**Set task:**
Give the lines of the entries below as a JSON list of strings, one string per line, skipping blank lines and including only the lines from the one containing "name author: Schltdl. & Cham." down to the one containing "collectors: C. Tso", both included.

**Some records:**
## START
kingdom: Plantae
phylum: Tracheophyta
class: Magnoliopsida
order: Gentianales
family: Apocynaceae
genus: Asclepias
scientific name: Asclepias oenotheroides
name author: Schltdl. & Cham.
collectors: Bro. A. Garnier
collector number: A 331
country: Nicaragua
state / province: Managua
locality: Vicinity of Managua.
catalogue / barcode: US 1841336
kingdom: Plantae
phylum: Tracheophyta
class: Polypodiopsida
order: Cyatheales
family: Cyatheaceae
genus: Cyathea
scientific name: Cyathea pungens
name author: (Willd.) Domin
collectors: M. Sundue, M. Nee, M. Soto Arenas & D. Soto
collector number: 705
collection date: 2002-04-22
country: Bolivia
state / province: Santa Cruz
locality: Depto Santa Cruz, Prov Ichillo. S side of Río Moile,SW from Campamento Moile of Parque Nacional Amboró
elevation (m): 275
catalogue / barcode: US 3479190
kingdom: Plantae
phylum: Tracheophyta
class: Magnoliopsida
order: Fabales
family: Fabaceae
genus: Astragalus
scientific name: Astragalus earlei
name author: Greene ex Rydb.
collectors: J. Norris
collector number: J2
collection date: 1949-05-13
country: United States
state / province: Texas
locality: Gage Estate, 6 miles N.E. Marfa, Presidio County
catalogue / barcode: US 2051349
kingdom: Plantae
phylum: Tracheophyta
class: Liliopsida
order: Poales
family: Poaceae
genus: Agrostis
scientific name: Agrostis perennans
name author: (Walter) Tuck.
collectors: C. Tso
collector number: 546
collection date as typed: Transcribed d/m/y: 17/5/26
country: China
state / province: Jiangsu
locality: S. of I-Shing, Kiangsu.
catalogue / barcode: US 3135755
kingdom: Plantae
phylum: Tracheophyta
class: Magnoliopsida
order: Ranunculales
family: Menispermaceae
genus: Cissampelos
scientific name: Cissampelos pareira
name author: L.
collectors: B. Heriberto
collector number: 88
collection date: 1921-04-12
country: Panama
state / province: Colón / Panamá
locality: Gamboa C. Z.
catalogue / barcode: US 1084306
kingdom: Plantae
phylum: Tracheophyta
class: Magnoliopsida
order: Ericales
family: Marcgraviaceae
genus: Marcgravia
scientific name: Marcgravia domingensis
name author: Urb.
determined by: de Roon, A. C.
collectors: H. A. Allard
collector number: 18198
## END
**Response:**
[
  "name author: Schltdl. & Cham.",
  "collectors: Bro. A. Garnier",
  "collector number: A 331",
  "country: Nicaragua",
  "state / province: Managua",
  "locality: Vicinity of Managua.",
  "catalogue / barcode: US 1841336",
  "kingdom: Plantae",
  "phylum: Tracheophyta",
  "class: Polypodiopsida",
  "order: Cyatheales",
  "family: Cyatheaceae",
  "genus: Cyathea",
  "scientific name: Cyathea pungens",
  "name author: (Willd.) Domin",
  "collectors: M. Sundue, M. Nee, M. Soto Arenas & D. Soto",
  "collector number: 705",
  "collection date: 2002-04-22",
  "country: Bolivia",
  "state / province: Santa Cruz",
  "locality: Depto Santa Cruz, Prov Ichillo. S side of Río Moile,SW from Campamento Moile of Parque Nacional Amboró",
  "elevation (m): 275",
  "catalogue / barcode: US 3479190",
  "kingdom: Plantae",
  "phylum: Tracheophyta",
  "class: Magnoliopsida",
  "order: Fabales",
  "family: Fabaceae",
  "genus: Astragalus",
  "scientific name: Astragalus earlei",
  "name author: Greene ex Rydb.",
  "collectors: J. Norris",
  "collector number: J2",
  "collection date: 1949-05-13",
  "country: United States",
  "state / province: Texas",
  "locality: Gage Estate, 6 miles N.E. Marfa, Presidio County",
  "catalogue / barcode: US 2051349",
  "kingdom: Plantae",
  "phylum: Tracheophyta",
  "class: Liliopsida",
  "order: Poales",
  "family: Poaceae",
  "genus: Agrostis",
  "scientific name: Agrostis perennans",
  "name author: (Walter) Tuck.",
  "collectors: C. Tso"
]